Search code examples
pandasmachine-learningscikit-learnfeature-extractiondictvectorizer

Convert string features to numeric features in sklearn and pandas


I'm currently working with sklearn (I'm beginner) and I want to train and test a very naif classifier.

The structure of my training and testing data is the following:

 ----|----|----|----|----|----|------|----|----|----|-------  
  f1 | f2 | f3 | c1 | c2 | c3 | word | c4 | c5 | c6 | label   
 ----|----|----|----|----|----|------|----|----|----|------- 

Where:

f1: feature 1, binary numerical type like 0
f2: feature 2, binary numerical type like 1
f3: feature 3, binary numerical type like 0
c1: context 1, string type like "from"
c2: context 2, string type like "this"
c3: context 3, string type like "website"
word: central word (string) of the context like "http://.."
c4: context 4, string type
c5: context 5, string type
c6: context 6, string type
label: this is the label (string) that the classifier has to train and predict like: "URL" (I have only three types of label: REF,IRR,DATA)

What I want to do is to convert my context string features in numerical features. Every string field is composed of a maximum of one word.

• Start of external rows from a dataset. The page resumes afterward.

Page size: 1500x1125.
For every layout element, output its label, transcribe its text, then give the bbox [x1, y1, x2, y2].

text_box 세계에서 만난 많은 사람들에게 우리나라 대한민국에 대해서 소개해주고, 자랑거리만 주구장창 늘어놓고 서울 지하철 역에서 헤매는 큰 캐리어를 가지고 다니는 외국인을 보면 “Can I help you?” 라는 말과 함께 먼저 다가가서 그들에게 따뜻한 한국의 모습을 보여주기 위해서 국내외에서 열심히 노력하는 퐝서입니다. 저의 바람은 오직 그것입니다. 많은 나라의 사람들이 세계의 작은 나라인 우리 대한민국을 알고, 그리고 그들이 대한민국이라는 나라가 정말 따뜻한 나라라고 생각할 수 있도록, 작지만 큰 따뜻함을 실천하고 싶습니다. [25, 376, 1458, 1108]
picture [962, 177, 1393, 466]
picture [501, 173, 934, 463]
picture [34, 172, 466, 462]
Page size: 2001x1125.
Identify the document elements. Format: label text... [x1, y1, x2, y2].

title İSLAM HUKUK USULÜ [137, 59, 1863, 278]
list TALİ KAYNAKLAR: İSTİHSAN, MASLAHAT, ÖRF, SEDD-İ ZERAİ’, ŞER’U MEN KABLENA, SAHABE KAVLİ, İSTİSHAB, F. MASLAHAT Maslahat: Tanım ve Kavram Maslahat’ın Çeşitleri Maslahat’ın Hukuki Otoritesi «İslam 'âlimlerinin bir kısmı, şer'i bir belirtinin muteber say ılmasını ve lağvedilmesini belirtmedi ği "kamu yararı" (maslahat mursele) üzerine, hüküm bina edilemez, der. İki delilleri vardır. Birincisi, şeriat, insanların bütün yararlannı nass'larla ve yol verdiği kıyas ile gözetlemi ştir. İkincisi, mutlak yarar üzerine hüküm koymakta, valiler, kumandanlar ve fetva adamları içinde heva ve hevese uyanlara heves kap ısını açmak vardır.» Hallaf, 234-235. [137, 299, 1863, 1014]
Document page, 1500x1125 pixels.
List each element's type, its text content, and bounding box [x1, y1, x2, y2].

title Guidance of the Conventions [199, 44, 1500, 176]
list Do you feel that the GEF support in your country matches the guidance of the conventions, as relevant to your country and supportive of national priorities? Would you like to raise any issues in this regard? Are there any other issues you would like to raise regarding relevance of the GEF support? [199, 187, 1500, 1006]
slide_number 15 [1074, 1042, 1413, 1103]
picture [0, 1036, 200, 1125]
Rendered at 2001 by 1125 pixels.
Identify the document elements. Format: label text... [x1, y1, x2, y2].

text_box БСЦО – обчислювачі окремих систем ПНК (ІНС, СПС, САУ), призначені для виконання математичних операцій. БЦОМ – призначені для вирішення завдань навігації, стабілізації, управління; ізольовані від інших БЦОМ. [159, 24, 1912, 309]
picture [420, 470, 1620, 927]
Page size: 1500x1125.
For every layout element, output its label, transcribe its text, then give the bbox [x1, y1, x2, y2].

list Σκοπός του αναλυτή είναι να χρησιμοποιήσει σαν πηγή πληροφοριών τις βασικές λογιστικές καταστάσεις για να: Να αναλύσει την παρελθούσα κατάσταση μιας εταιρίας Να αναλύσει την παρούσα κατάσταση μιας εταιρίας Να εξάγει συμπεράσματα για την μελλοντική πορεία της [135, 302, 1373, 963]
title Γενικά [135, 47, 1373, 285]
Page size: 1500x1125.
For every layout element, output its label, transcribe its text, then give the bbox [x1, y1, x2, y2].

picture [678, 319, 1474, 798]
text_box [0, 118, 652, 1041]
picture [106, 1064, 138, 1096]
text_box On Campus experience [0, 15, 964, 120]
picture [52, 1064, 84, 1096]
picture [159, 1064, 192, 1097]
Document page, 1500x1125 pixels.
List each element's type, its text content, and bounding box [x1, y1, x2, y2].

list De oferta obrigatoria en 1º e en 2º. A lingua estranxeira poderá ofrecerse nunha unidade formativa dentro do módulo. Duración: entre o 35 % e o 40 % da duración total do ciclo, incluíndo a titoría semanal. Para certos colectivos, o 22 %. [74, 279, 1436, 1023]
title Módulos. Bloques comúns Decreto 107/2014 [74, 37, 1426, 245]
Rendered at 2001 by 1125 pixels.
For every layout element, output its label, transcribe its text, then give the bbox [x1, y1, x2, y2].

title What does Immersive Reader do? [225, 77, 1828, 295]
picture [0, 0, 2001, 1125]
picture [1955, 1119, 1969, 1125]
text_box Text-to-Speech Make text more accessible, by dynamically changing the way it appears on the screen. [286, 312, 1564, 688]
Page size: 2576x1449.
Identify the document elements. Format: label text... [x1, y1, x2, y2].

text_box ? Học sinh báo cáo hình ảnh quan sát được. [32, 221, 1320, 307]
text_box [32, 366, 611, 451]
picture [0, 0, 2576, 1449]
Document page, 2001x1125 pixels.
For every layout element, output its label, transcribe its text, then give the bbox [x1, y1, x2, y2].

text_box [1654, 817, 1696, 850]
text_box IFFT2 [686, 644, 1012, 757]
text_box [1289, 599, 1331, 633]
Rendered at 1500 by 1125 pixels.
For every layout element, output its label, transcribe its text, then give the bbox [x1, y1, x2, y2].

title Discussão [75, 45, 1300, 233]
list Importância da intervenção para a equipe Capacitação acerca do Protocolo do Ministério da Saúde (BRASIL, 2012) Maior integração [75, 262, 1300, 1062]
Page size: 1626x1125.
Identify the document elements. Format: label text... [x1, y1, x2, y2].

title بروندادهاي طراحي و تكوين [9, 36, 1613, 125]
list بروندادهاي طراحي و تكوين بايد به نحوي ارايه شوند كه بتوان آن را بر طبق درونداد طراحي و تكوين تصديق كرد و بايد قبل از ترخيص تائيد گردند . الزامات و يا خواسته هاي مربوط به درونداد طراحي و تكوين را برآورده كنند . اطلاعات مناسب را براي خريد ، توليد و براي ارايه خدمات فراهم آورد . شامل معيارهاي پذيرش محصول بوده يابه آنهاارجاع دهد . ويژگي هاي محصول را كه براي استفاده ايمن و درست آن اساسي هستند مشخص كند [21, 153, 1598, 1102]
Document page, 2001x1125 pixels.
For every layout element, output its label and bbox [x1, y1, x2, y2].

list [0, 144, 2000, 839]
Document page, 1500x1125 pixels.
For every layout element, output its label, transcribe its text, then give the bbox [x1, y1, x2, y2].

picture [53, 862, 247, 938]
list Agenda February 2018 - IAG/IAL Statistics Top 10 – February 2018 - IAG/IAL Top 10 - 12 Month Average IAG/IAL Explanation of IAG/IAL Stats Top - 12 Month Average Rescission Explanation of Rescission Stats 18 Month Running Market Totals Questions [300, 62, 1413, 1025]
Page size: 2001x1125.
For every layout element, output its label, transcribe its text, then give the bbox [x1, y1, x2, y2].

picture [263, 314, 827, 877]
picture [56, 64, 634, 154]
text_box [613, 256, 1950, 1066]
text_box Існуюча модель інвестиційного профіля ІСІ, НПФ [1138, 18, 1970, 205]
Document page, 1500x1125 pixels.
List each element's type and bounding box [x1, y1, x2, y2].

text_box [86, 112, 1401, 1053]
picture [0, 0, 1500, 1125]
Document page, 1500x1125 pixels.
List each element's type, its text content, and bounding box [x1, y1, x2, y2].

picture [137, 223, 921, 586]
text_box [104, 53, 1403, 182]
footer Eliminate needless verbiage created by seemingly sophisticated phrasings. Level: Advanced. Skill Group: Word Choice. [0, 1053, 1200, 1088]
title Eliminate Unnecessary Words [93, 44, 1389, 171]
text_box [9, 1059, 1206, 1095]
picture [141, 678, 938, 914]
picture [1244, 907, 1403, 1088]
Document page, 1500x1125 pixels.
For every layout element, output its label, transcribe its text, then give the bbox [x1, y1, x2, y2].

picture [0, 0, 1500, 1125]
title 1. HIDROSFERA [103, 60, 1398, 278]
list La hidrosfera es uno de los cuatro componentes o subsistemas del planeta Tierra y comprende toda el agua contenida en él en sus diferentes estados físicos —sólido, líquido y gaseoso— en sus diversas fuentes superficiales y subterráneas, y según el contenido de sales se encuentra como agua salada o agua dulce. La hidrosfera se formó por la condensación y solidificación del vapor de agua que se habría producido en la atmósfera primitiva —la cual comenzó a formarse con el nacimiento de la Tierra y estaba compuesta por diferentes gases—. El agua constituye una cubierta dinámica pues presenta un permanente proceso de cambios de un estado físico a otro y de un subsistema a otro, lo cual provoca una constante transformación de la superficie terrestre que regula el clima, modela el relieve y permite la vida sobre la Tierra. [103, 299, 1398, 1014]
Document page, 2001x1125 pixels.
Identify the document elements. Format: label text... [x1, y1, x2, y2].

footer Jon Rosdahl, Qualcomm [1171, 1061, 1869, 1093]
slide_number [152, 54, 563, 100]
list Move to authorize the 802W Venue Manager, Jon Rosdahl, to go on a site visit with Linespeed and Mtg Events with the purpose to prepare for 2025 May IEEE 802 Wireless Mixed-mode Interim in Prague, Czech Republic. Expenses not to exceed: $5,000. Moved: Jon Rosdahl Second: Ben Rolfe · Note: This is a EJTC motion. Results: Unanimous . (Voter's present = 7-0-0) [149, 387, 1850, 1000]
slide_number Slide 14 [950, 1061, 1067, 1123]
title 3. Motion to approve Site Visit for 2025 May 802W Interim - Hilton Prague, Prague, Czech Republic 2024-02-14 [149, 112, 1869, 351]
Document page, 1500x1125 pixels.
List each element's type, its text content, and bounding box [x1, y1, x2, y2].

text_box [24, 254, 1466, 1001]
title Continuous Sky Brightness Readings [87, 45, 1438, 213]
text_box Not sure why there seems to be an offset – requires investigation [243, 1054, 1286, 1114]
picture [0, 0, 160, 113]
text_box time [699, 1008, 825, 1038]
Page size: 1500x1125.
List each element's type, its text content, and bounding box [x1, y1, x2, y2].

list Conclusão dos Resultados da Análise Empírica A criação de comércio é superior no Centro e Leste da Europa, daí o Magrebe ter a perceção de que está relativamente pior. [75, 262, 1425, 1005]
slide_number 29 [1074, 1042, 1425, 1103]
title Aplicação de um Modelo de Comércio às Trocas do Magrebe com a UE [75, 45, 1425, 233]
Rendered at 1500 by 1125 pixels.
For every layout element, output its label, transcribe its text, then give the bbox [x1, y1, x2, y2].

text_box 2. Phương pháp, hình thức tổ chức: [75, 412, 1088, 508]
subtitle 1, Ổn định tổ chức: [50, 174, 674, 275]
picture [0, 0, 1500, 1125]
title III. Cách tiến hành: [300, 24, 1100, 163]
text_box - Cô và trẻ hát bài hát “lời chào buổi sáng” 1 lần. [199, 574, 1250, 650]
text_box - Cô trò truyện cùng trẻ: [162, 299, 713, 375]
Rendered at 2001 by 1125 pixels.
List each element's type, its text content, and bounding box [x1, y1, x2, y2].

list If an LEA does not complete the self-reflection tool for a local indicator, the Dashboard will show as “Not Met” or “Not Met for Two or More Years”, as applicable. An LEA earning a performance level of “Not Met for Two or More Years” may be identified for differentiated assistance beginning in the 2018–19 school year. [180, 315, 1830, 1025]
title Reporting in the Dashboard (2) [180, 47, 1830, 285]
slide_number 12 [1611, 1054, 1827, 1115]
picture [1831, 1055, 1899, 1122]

The main goal is to assign a numeric value for every context and word string in such a way to make the system works. What I thought is that it's possible to define a vocabulary like:

{ from, website, to, ... }

and provide this vocabulary to the DictVectorizer, but I don't know how to do this now.

What I really want to do is to generate a huge number of binary features: the word “from” immediately preceding the word in question is one feature; the word “available” two positions after the word is another one. But I really don't know how.

This is what I tried to do:

#I tried to read the train csv:
train = pd.read_csv('train.csv')

#Drop the label field:
train_X = train.drop(['label'],axis=1)

#Take the other parameters:
train_y = train.label.values

#Then I convert the panda's data type into a dictionary: 
train_X = train_X.to_dict('r')

#And I tried to vectorize everything:
vec = DictVectorizer()
train_X = vec.fit_transform(train_X).toarray()

Obviously did't work. This because the context and word fields can be a very big word like an url.

Any suggestions? I accept all kinds of solutions.

Thank you very much.


Solution

  • If unique words are finite, you can do something like this using pandas.

    mapping_dict = {'word1':0,
                    'word2':1,
                    'word3':3  }
    
    df[col] = df[col].str.map(mapping_dict)